◆ DIRECTIONS FOR THIS TASK ◆
Every entry below should be written out exactly, and no image should appear.

◆ RECORDS PROVIDED ◆

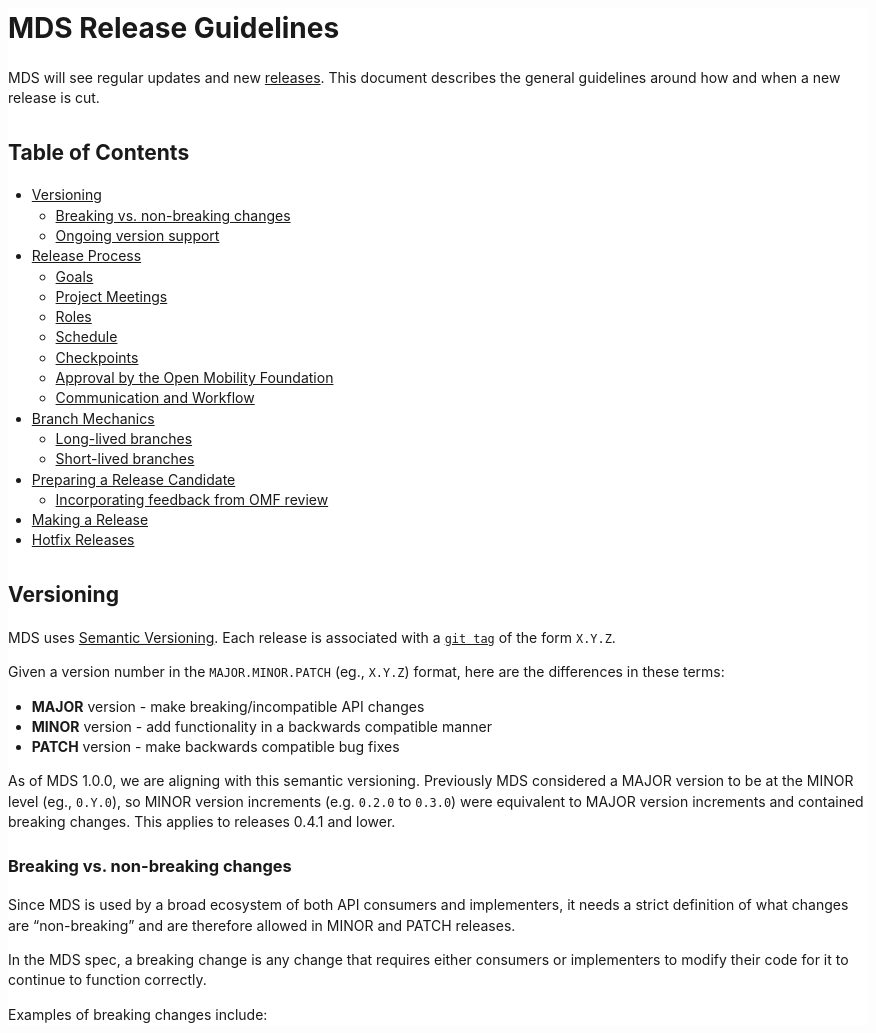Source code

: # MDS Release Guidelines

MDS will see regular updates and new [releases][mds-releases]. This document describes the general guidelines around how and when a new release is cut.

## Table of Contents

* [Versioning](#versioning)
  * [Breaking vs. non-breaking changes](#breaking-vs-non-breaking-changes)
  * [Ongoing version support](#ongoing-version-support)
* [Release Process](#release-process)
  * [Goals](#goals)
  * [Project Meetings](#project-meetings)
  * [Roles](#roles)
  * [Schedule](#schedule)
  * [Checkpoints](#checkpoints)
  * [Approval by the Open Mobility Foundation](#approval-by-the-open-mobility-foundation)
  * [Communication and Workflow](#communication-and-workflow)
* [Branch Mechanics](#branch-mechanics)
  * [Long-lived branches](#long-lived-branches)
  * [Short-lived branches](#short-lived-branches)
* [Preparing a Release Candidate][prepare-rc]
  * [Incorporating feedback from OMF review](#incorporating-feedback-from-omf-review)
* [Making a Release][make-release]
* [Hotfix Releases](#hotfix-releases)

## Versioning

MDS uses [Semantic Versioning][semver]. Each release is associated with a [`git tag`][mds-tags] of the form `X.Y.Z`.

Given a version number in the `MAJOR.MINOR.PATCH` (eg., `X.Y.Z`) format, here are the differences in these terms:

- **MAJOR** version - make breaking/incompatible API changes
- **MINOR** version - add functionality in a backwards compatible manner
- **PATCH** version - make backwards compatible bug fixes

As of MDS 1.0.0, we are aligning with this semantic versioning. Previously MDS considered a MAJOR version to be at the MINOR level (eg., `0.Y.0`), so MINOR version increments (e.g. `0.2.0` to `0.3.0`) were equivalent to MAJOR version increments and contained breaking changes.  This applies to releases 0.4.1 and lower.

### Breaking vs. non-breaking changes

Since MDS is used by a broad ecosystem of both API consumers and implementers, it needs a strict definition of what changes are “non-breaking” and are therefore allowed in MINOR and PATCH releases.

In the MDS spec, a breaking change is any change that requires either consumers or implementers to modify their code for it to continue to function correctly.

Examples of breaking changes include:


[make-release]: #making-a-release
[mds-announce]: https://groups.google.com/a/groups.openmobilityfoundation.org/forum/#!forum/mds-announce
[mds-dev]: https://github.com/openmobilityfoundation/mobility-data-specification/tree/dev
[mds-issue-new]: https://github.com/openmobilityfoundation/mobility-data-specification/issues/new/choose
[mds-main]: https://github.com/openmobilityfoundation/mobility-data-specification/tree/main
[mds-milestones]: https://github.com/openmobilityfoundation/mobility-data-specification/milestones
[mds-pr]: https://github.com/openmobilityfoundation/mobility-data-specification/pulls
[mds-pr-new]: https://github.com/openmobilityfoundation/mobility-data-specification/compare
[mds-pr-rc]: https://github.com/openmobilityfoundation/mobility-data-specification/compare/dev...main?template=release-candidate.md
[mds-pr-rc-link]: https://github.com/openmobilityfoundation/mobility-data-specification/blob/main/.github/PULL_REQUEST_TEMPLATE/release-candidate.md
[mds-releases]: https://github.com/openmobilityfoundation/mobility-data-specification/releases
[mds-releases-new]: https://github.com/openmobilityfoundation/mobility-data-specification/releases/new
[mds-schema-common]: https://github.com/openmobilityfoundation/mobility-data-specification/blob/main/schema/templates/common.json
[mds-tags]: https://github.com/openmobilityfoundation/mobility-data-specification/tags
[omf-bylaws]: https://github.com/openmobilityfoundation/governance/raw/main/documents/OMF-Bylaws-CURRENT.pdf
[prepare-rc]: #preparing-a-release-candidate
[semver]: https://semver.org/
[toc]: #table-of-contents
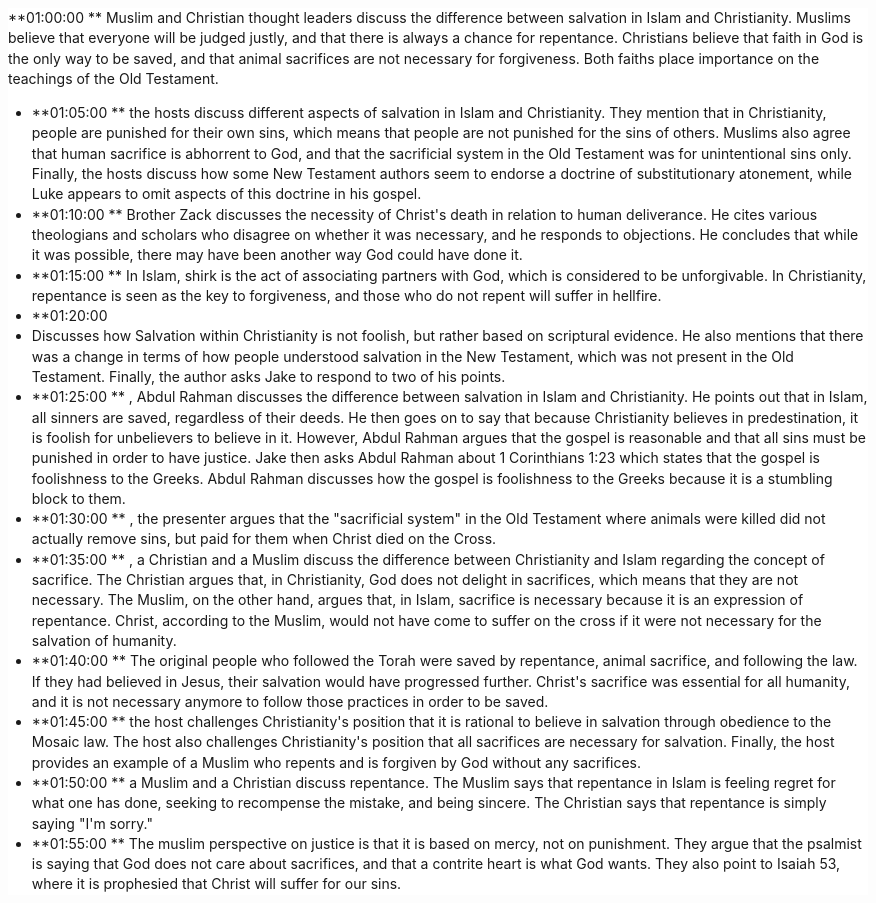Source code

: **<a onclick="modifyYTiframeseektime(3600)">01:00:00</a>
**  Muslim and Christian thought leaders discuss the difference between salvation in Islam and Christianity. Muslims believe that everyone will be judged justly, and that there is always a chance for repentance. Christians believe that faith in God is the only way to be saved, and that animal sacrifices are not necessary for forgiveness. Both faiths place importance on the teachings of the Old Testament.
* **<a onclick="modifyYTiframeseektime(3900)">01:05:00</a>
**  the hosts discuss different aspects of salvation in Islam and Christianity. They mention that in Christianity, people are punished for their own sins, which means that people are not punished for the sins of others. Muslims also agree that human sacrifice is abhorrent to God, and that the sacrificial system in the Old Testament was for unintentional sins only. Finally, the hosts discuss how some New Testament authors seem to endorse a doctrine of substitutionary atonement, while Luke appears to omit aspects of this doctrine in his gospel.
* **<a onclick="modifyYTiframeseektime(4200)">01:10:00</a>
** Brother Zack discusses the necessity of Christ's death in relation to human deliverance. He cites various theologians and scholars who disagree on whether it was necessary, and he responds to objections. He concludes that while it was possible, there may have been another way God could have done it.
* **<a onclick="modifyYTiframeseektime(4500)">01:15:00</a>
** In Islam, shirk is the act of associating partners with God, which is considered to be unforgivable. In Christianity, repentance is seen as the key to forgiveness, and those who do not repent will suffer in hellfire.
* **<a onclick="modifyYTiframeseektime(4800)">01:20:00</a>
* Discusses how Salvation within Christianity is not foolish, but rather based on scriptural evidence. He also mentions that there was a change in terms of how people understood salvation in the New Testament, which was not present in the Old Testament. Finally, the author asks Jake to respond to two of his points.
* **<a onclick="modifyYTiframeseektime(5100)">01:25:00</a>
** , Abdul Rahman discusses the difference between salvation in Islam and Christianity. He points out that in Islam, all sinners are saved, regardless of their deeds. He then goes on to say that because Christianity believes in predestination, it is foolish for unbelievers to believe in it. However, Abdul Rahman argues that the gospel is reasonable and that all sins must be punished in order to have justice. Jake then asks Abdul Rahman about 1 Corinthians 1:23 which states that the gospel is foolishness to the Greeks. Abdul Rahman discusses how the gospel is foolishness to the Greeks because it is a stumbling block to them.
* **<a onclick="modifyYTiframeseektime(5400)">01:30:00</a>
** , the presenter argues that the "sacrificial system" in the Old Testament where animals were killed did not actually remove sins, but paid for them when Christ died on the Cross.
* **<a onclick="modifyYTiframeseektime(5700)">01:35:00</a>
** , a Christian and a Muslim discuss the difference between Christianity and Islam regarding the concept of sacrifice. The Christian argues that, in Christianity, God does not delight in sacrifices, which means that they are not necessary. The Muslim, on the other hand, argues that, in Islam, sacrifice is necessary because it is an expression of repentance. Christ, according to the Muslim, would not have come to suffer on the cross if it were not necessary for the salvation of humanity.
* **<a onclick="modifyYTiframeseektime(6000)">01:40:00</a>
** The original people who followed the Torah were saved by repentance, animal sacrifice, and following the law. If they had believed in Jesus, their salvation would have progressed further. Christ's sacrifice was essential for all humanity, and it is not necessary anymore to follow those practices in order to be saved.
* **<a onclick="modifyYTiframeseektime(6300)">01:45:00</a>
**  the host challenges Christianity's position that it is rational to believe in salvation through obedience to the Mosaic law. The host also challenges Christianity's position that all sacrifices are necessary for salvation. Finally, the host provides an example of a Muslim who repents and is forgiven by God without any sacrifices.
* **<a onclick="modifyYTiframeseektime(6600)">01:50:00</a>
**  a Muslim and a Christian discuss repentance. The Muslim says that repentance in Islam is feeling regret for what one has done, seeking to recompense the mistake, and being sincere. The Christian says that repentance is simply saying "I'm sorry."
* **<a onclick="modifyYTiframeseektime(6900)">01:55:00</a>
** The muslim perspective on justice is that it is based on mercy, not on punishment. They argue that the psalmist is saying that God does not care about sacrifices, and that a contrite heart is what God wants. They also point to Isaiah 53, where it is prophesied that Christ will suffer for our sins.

◆ RESULT OF THIS TASK ◆
Source code

: # MDS Release Guidelines

MDS will see regular updates and new [releases][mds-releases]. This document describes the general guidelines around how and when a new release is cut.

## Table of Contents

* [Versioning](#versioning)
  * [Breaking vs. non-breaking changes](#breaking-vs-non-breaking-changes)
  * [Ongoing version support](#ongoing-version-support)
* [Release Process](#release-process)
  * [Goals](#goals)
  * [Project Meetings](#project-meetings)
  * [Roles](#roles)
  * [Schedule](#schedule)
  * [Checkpoints](#checkpoints)
  * [Approval by the Open Mobility Foundation](#approval-by-the-open-mobility-foundation)
  * [Communication and Workflow](#communication-and-workflow)
* [Branch Mechanics](#branch-mechanics)
  * [Long-lived branches](#long-lived-branches)
  * [Short-lived branches](#short-lived-branches)
* [Preparing a Release Candidate][prepare-rc]
  * [Incorporating feedback from OMF review](#incorporating-feedback-from-omf-review)
* [Making a Release][make-release]
* [Hotfix Releases](#hotfix-releases)

## Versioning

MDS uses [Semantic Versioning][semver]. Each release is associated with a [`git tag`][mds-tags] of the form `X.Y.Z`.

Given a version number in the `MAJOR.MINOR.PATCH` (eg., `X.Y.Z`) format, here are the differences in these terms:

- **MAJOR** version - make breaking/incompatible API changes
- **MINOR** version - add functionality in a backwards compatible manner
- **PATCH** version - make backwards compatible bug fixes

As of MDS 1.0.0, we are aligning with this semantic versioning. Previously MDS considered a MAJOR version to be at the MINOR level (eg., `0.Y.0`), so MINOR version increments (e.g. `0.2.0` to `0.3.0`) were equivalent to MAJOR version increments and contained breaking changes.  This applies to releases 0.4.1 and lower.

### Breaking vs. non-breaking changes

Since MDS is used by a broad ecosystem of both API consumers and implementers, it needs a strict definition of what changes are “non-breaking” and are therefore allowed in MINOR and PATCH releases.

In the MDS spec, a breaking change is any change that requires either consumers or implementers to modify their code for it to continue to function correctly.

Examples of breaking changes include:


[make-release]: #making-a-release
[mds-announce]: https://groups.google.com/a/groups.openmobilityfoundation.org/forum/#!forum/mds-announce
[mds-dev]: https://github.com/openmobilityfoundation/mobility-data-specification/tree/dev
[mds-issue-new]: https://github.com/openmobilityfoundation/mobility-data-specification/issues/new/choose
[mds-main]: https://github.com/openmobilityfoundation/mobility-data-specification/tree/main
[mds-milestones]: https://github.com/openmobilityfoundation/mobility-data-specification/milestones
[mds-pr]: https://github.com/openmobilityfoundation/mobility-data-specification/pulls
[mds-pr-new]: https://github.com/openmobilityfoundation/mobility-data-specification/compare
[mds-pr-rc]: https://github.com/openmobilityfoundation/mobility-data-specification/compare/dev...main?template=release-candidate.md
[mds-pr-rc-link]: https://github.com/openmobilityfoundation/mobility-data-specification/blob/main/.github/PULL_REQUEST_TEMPLATE/release-candidate.md
[mds-releases]: https://github.com/openmobilityfoundation/mobility-data-specification/releases
[mds-releases-new]: https://github.com/openmobilityfoundation/mobility-data-specification/releases/new
[mds-schema-common]: https://github.com/openmobilityfoundation/mobility-data-specification/blob/main/schema/templates/common.json
[mds-tags]: https://github.com/openmobilityfoundation/mobility-data-specification/tags
[omf-bylaws]: https://github.com/openmobilityfoundation/governance/raw/main/documents/OMF-Bylaws-CURRENT.pdf
[prepare-rc]: #preparing-a-release-candidate
[semver]: https://semver.org/
[toc]: #table-of-contents
Source code

: **<a onclick="modifyYTiframeseektime(3600)">01:00:00</a>
**  Muslim and Christian thought leaders discuss the difference between salvation in Islam and Christianity. Muslims believe that everyone will be judged justly, and that there is always a chance for repentance. Christians believe that faith in God is the only way to be saved, and that animal sacrifices are not necessary for forgiveness. Both faiths place importance on the teachings of the Old Testament.
* **<a onclick="modifyYTiframeseektime(3900)">01:05:00</a>
**  the hosts discuss different aspects of salvation in Islam and Christianity. They mention that in Christianity, people are punished for their own sins, which means that people are not punished for the sins of others. Muslims also agree that human sacrifice is abhorrent to God, and that the sacrificial system in the Old Testament was for unintentional sins only. Finally, the hosts discuss how some New Testament authors seem to endorse a doctrine of substitutionary atonement, while Luke appears to omit aspects of this doctrine in his gospel.
* **<a onclick="modifyYTiframeseektime(4200)">01:10:00</a>
** Brother Zack discusses the necessity of Christ's death in relation to human deliverance. He cites various theologians and scholars who disagree on whether it was necessary, and he responds to objections. He concludes that while it was possible, there may have been another way God could have done it.
* **<a onclick="modifyYTiframeseektime(4500)">01:15:00</a>
** In Islam, shirk is the act of associating partners with God, which is considered to be unforgivable. In Christianity, repentance is seen as the key to forgiveness, and those who do not repent will suffer in hellfire.
* **<a onclick="modifyYTiframeseektime(4800)">01:20:00</a>
* Discusses how Salvation within Christianity is not foolish, but rather based on scriptural evidence. He also mentions that there was a change in terms of how people understood salvation in the New Testament, which was not present in the Old Testament. Finally, the author asks Jake to respond to two of his points.
* **<a onclick="modifyYTiframeseektime(5100)">01:25:00</a>
** , Abdul Rahman discusses the difference between salvation in Islam and Christianity. He points out that in Islam, all sinners are saved, regardless of their deeds. He then goes on to say that because Christianity believes in predestination, it is foolish for unbelievers to believe in it. However, Abdul Rahman argues that the gospel is reasonable and that all sins must be punished in order to have justice. Jake then asks Abdul Rahman about 1 Corinthians 1:23 which states that the gospel is foolishness to the Greeks. Abdul Rahman discusses how the gospel is foolishness to the Greeks because it is a stumbling block to them.
* **<a onclick="modifyYTiframeseektime(5400)">01:30:00</a>
** , the presenter argues that the "sacrificial system" in the Old Testament where animals were killed did not actually remove sins, but paid for them when Christ died on the Cross.
* **<a onclick="modifyYTiframeseektime(5700)">01:35:00</a>
** , a Christian and a Muslim discuss the difference between Christianity and Islam regarding the concept of sacrifice. The Christian argues that, in Christianity, God does not delight in sacrifices, which means that they are not necessary. The Muslim, on the other hand, argues that, in Islam, sacrifice is necessary because it is an expression of repentance. Christ, according to the Muslim, would not have come to suffer on the cross if it were not necessary for the salvation of humanity.
* **<a onclick="modifyYTiframeseektime(6000)">01:40:00</a>
** The original people who followed the Torah were saved by repentance, animal sacrifice, and following the law. If they had believed in Jesus, their salvation would have progressed further. Christ's sacrifice was essential for all humanity, and it is not necessary anymore to follow those practices in order to be saved.
* **<a onclick="modifyYTiframeseektime(6300)">01:45:00</a>
**  the host challenges Christianity's position that it is rational to believe in salvation through obedience to the Mosaic law. The host also challenges Christianity's position that all sacrifices are necessary for salvation. Finally, the host provides an example of a Muslim who repents and is forgiven by God without any sacrifices.
* **<a onclick="modifyYTiframeseektime(6600)">01:50:00</a>
**  a Muslim and a Christian discuss repentance. The Muslim says that repentance in Islam is feeling regret for what one has done, seeking to recompense the mistake, and being sincere. The Christian says that repentance is simply saying "I'm sorry."
* **<a onclick="modifyYTiframeseektime(6900)">01:55:00</a>
** The muslim perspective on justice is that it is based on mercy, not on punishment. They argue that the psalmist is saying that God does not care about sacrifices, and that a contrite heart is what God wants. They also point to Isaiah 53, where it is prophesied that Christ will suffer for our sins.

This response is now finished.